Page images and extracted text
⟨
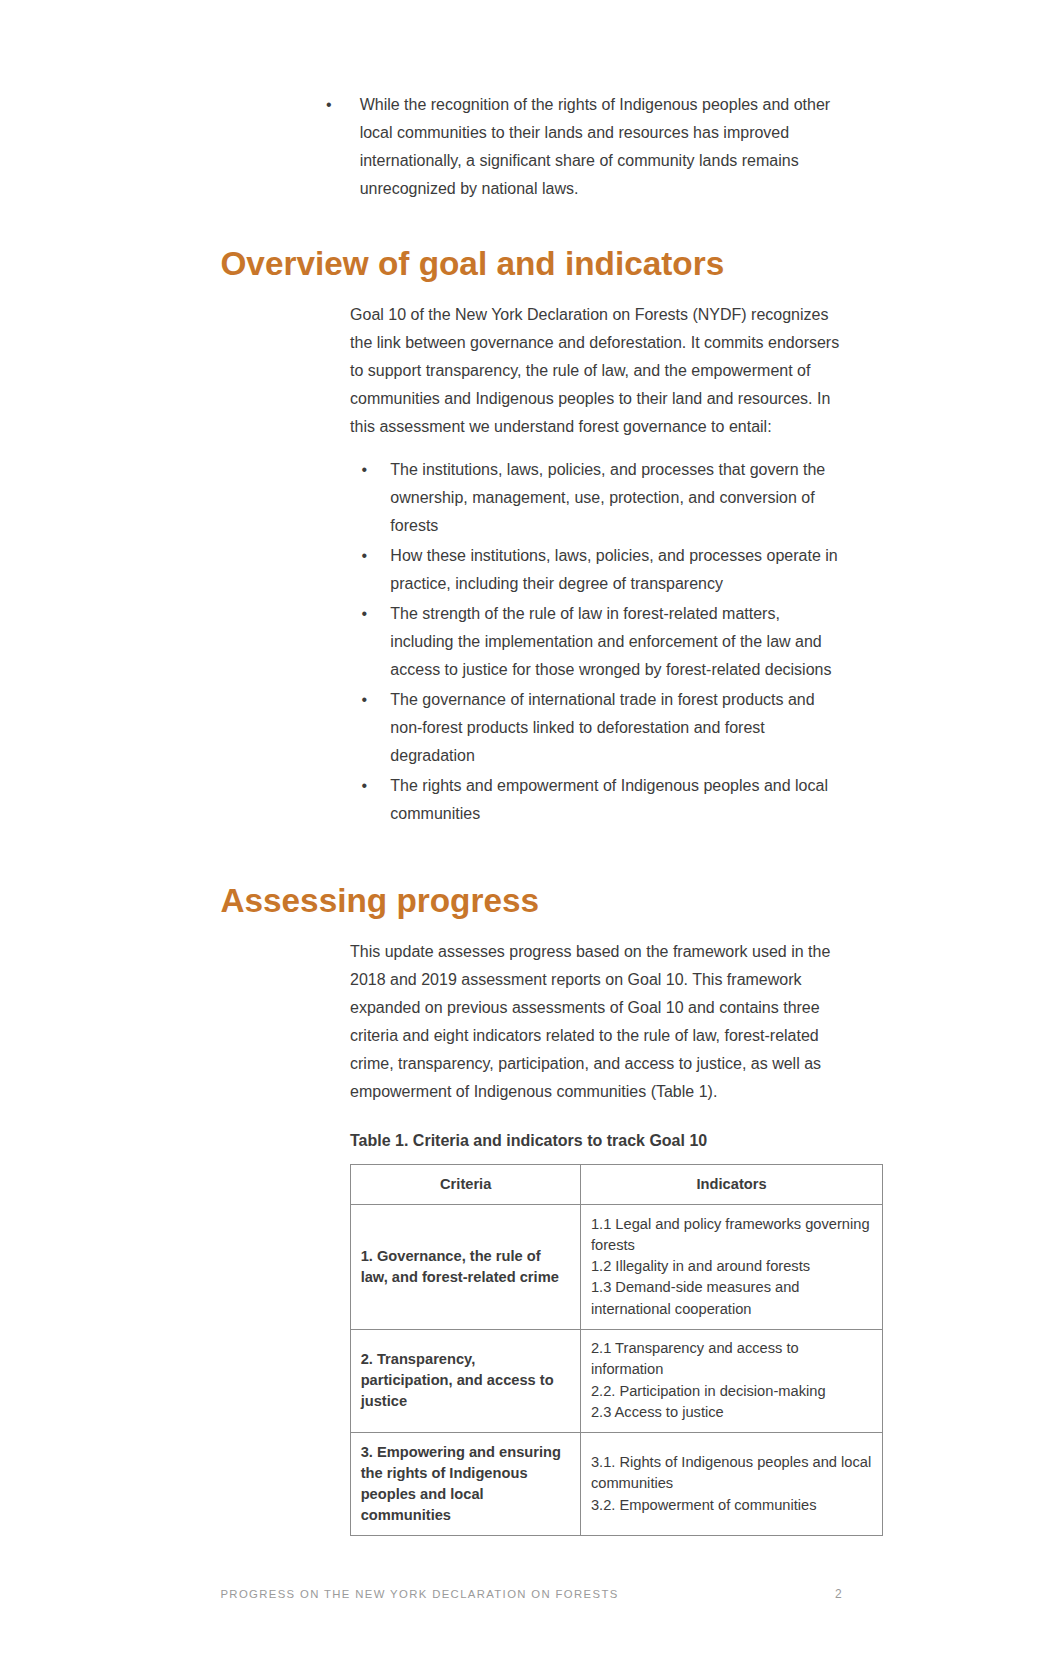While the recognition of the rights of Indigenous peoples and other local communities to their lands and resources has improved internationally, a significant share of community lands remains unrecognized by national laws.
Overview of goal and indicators
Goal 10 of the New York Declaration on Forests (NYDF) recognizes the link between governance and deforestation. It commits endorsers to support transparency, the rule of law, and the empowerment of communities and Indigenous peoples to their land and resources. In this assessment we understand forest governance to entail:
The institutions, laws, policies, and processes that govern the ownership, management, use, protection, and conversion of forests
How these institutions, laws, policies, and processes operate in practice, including their degree of transparency
The strength of the rule of law in forest-related matters, including the implementation and enforcement of the law and access to justice for those wronged by forest-related decisions
The governance of international trade in forest products and non-forest products linked to deforestation and forest degradation
The rights and empowerment of Indigenous peoples and local communities
Assessing progress
This update assesses progress based on the framework used in the 2018 and 2019 assessment reports on Goal 10. This framework expanded on previous assessments of Goal 10 and contains three criteria and eight indicators related to the rule of law, forest-related crime, transparency, participation, and access to justice, as well as empowerment of Indigenous communities (Table 1).
Table 1. Criteria and indicators to track Goal 10
| Criteria | Indicators |
| --- | --- |
| 1. Governance, the rule of law, and forest-related crime | 1.1 Legal and policy frameworks governing forests 1.2 Illegality in and around forests 1.3 Demand-side measures and international cooperation |
| 2. Transparency, participation, and access to justice | 2.1 Transparency and access to information 2.2. Participation in decision-making 2.3 Access to justice |
| 3. Empowering and ensuring the rights of Indigenous peoples and local communities | 3.1. Rights of Indigenous peoples and local communities 3.2. Empowerment of communities |
Progress on the New York Declaration on Forests 2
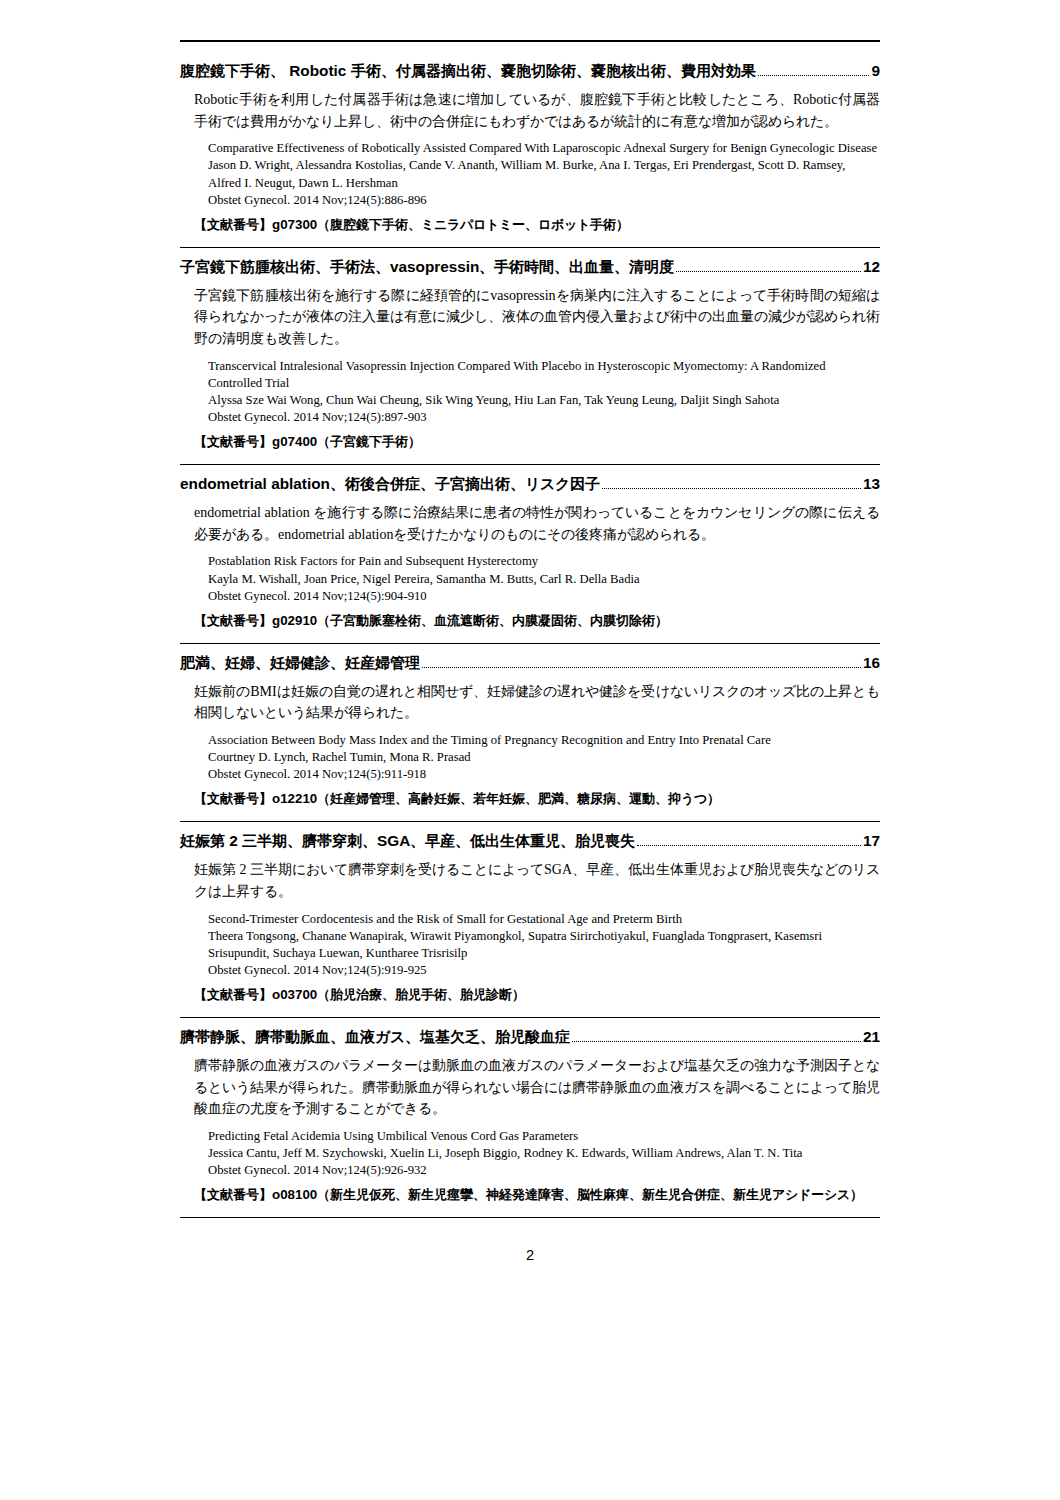腹腔鏡下手術、 Robotic 手術、付属器摘出術、嚢胞切除術、嚢胞核出術、費用対効果 9
Robotic手術を利用した付属器手術は急速に増加しているが、腹腔鏡下手術と比較したところ、Robotic付属器手術では費用がかなり上昇し、術中の合併症にもわずかではあるが統計的に有意な増加が認められた。
Comparative Effectiveness of Robotically Assisted Compared With Laparoscopic Adnexal Surgery for Benign Gynecologic Disease
Jason D. Wright, Alessandra Kostolias, Cande V. Ananth, William M. Burke, Ana I. Tergas, Eri Prendergast, Scott D. Ramsey, Alfred I. Neugut, Dawn L. Hershman
Obstet Gynecol. 2014 Nov;124(5):886-896
【文献番号】g07300（腹腔鏡下手術、ミニラパロトミー、ロボット手術）
子宮鏡下筋腫核出術、手術法、vasopressin、手術時間、出血量、清明度 12
子宮鏡下筋腫核出術を施行する際に経頚管的にvasopressinを病巣内に注入することによって手術時間の短縮は得られなかったが液体の注入量は有意に減少し、液体の血管内侵入量および術中の出血量の減少が認められ術野の清明度も改善した。
Transcervical Intralesional Vasopressin Injection Compared With Placebo in Hysteroscopic Myomectomy: A Randomized Controlled Trial
Alyssa Sze Wai Wong, Chun Wai Cheung, Sik Wing Yeung, Hiu Lan Fan, Tak Yeung Leung, Daljit Singh Sahota
Obstet Gynecol. 2014 Nov;124(5):897-903
【文献番号】g07400（子宮鏡下手術）
endometrial ablation、術後合併症、子宮摘出術、リスク因子 13
endometrial ablation を施行する際に治療結果に患者の特性が関わっていることをカウンセリングの際に伝える必要がある。endometrial ablationを受けたかなりのものにその後疼痛が認められる。
Postablation Risk Factors for Pain and Subsequent Hysterectomy
Kayla M. Wishall, Joan Price, Nigel Pereira, Samantha M. Butts, Carl R. Della Badia
Obstet Gynecol. 2014 Nov;124(5):904-910
【文献番号】g02910（子宮動脈塞栓術、血流遮断術、内膜凝固術、内膜切除術）
肥満、妊婦、妊婦健診、妊産婦管理 16
妊娠前のBMIは妊娠の自覚の遅れと相関せず、妊婦健診の遅れや健診を受けないリスクのオッズ比の上昇とも相関しないという結果が得られた。
Association Between Body Mass Index and the Timing of Pregnancy Recognition and Entry Into Prenatal Care
Courtney D. Lynch, Rachel Tumin, Mona R. Prasad
Obstet Gynecol. 2014 Nov;124(5):911-918
【文献番号】o12210（妊産婦管理、高齢妊娠、若年妊娠、肥満、糖尿病、運動、抑うつ）
妊娠第 2 三半期、臍帯穿刺、SGA、早産、低出生体重児、胎児喪失 17
妊娠第 2 三半期において臍帯穿刺を受けることによってSGA、早産、低出生体重児および胎児喪失などのリスクは上昇する。
Second-Trimester Cordocentesis and the Risk of Small for Gestational Age and Preterm Birth
Theera Tongsong, Chanane Wanapirak, Wirawit Piyamongkol, Supatra Sirirchotiyakul, Fuanglada Tongprasert, Kasemsri Srisupundit, Suchaya Luewan, Kuntharee Trisrisilp
Obstet Gynecol. 2014 Nov;124(5):919-925
【文献番号】o03700（胎児治療、胎児手術、胎児診断）
臍帯静脈、臍帯動脈血、血液ガス、塩基欠乏、胎児酸血症 21
臍帯静脈の血液ガスのパラメーターは動脈血の血液ガスのパラメーターおよび塩基欠乏の強力な予測因子となるという結果が得られた。臍帯動脈血が得られない場合には臍帯静脈血の血液ガスを調べることによって胎児酸血症の尤度を予測することができる。
Predicting Fetal Acidemia Using Umbilical Venous Cord Gas Parameters
Jessica Cantu, Jeff M. Szychowski, Xuelin Li, Joseph Biggio, Rodney K. Edwards, William Andrews, Alan T. N. Tita
Obstet Gynecol. 2014 Nov;124(5):926-932
【文献番号】o08100（新生児仮死、新生児痙攣、神経発達障害、脳性麻痺、新生児合併症、新生児アシドーシス）
2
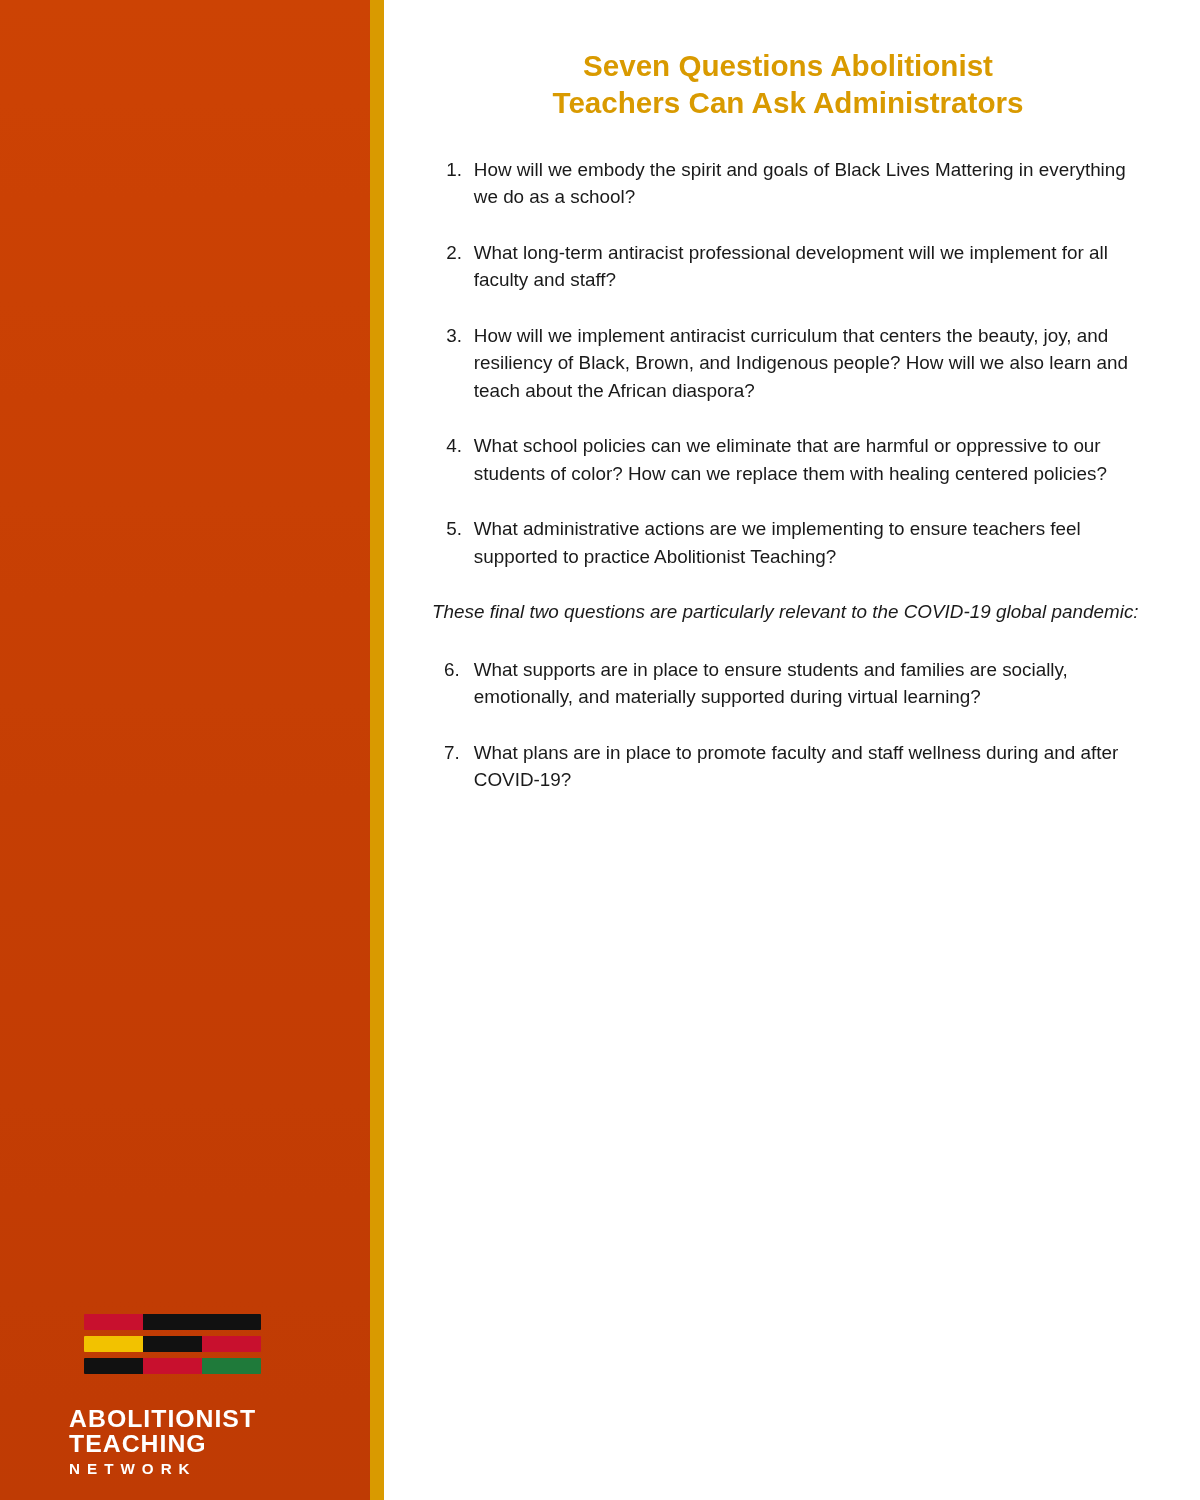Abolitionist
Teaching
Network
Seven Questions Abolitionist
Teachers Can Ask Administrators
How will we embody the spirit and goals of Black Lives Mattering in everything we do as a school?
What long-term antiracist professional development will we implement for all faculty and staff?
How will we implement antiracist curriculum that centers the beauty, joy, and resiliency of Black, Brown, and Indigenous people? How will we also learn and teach about the African diaspora?
What school policies can we eliminate that are harmful or oppressive to our students of color? How can we replace them with healing centered policies?
What administrative actions are we implementing to ensure teachers feel supported to practice Abolitionist Teaching?
These final two questions are particularly relevant to the COVID-19 global pandemic:
What supports are in place to ensure students and families are socially, emotionally, and materially supported during virtual learning?
What plans are in place to promote faculty and staff wellness during and after COVID-19?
⟩
_PROBLEM DESCRIPTION:_
Each line in the entries above that includes the string "processes" adds to the count; state that count only.

_RESPONSE BELOW:_
2